┌────────

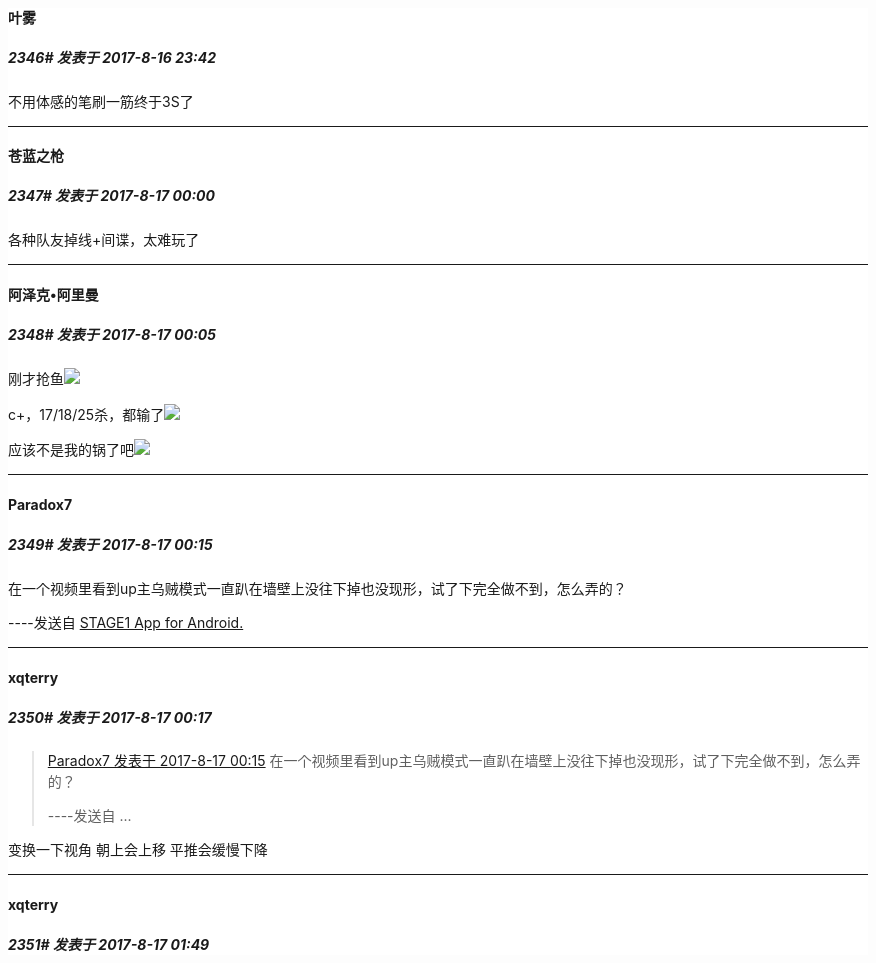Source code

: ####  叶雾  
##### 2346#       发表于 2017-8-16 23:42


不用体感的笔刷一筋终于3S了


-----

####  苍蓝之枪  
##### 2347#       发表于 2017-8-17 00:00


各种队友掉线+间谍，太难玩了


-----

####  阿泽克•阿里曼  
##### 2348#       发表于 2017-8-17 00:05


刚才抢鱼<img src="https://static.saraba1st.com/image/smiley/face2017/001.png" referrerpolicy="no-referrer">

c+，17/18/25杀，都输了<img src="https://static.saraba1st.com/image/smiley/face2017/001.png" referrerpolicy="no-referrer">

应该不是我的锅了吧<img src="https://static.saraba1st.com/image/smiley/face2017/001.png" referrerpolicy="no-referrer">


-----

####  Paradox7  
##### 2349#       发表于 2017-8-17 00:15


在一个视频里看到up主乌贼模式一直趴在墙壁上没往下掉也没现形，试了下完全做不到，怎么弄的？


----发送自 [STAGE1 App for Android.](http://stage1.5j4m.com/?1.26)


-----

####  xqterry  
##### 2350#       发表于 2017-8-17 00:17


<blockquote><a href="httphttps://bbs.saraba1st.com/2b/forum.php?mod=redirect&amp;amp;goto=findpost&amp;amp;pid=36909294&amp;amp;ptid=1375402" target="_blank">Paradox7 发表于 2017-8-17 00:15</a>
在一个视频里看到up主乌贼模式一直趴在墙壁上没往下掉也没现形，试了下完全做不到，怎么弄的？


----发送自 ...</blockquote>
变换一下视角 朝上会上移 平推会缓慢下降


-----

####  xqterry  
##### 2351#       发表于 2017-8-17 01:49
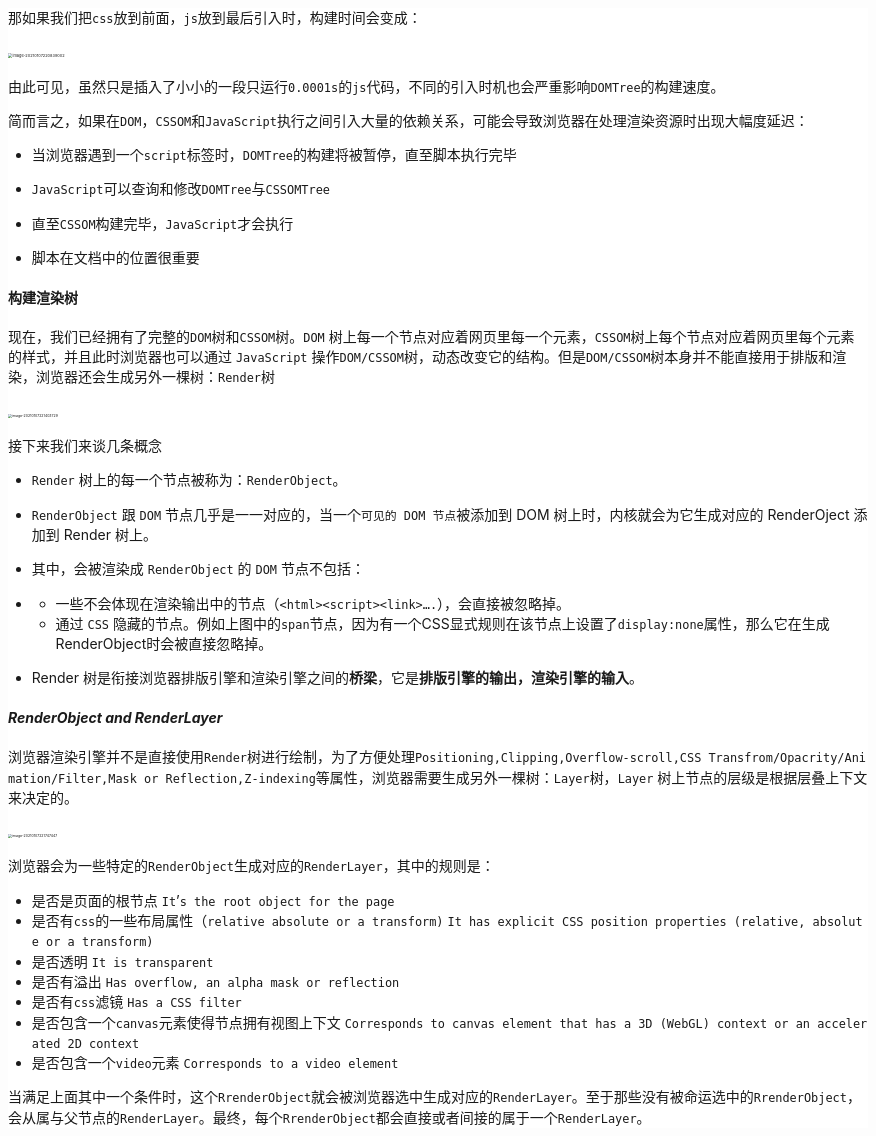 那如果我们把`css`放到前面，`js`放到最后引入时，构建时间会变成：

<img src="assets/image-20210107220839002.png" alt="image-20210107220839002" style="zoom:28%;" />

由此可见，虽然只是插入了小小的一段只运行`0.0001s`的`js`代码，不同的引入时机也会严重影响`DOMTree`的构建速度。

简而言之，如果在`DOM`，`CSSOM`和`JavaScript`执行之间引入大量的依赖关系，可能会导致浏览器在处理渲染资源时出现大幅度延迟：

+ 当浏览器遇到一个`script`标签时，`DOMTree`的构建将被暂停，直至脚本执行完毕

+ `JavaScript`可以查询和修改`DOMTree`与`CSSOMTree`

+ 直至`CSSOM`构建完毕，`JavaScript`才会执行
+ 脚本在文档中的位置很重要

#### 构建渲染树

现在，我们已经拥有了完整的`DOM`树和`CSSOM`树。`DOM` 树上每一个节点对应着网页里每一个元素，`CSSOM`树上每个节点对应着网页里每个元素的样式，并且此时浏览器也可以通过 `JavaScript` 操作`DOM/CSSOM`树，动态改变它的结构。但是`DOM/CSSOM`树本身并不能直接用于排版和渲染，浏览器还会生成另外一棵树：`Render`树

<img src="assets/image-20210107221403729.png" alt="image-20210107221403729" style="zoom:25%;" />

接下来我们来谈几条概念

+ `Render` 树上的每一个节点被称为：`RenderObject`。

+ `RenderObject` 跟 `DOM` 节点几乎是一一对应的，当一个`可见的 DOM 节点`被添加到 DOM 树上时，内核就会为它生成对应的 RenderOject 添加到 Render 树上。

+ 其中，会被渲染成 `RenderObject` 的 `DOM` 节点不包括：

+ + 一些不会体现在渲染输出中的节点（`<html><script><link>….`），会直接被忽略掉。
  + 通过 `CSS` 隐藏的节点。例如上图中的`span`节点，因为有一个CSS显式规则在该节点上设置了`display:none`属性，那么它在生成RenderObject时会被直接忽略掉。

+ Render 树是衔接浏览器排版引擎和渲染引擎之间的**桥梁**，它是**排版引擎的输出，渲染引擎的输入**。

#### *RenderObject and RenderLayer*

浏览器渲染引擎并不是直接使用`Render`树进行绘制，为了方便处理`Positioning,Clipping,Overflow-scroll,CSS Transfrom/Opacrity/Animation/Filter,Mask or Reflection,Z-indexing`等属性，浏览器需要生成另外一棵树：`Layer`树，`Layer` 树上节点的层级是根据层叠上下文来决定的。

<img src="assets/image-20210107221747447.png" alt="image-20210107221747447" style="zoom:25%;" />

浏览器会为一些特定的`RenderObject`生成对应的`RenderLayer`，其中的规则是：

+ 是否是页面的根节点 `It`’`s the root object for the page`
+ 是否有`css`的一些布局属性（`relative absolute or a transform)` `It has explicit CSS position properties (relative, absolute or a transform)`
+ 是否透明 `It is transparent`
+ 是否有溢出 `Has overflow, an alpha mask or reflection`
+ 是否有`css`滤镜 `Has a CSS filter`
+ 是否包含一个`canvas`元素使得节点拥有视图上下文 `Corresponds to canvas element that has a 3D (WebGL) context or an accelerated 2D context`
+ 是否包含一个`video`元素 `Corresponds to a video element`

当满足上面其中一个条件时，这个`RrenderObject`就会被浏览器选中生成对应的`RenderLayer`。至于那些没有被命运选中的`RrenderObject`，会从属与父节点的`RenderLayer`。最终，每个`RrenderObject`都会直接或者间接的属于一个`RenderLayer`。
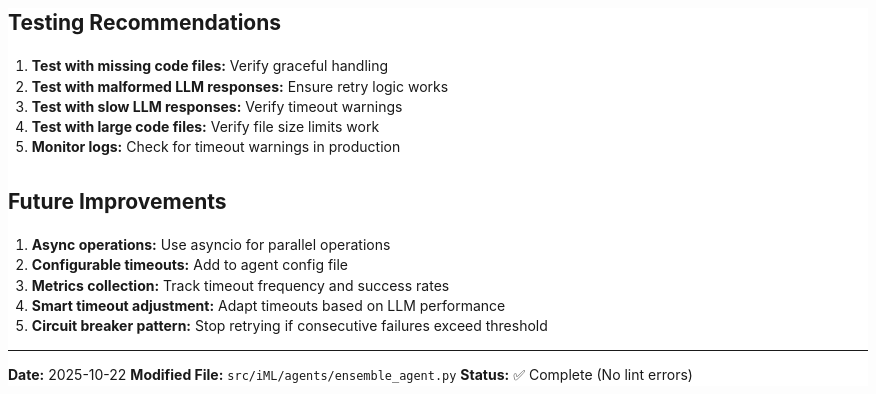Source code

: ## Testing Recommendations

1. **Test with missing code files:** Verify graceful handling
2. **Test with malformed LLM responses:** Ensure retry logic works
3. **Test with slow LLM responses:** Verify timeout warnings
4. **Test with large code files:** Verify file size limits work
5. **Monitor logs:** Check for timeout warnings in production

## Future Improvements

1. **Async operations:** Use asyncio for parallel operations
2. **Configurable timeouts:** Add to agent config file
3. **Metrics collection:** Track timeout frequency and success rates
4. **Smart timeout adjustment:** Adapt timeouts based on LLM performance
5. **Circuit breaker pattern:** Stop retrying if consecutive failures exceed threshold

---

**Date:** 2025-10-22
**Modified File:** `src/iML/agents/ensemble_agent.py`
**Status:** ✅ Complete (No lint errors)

└────────

▶ [WORK INSTRUCTIONS]: Find each line above with the string "blockquote" in it, and copy those lines out.

▶ [SOLUTION FOR THIS PROBLEM]:
<blockquote><a href="httphttps://bbs.saraba1st.com/2b/forum.php?mod=redirect&amp;amp;goto=findpost&amp;amp;pid=36909294&amp;amp;ptid=1375402" target="_blank">Paradox7 发表于 2017-8-17 00:15</a>
----发送自 ...</blockquote>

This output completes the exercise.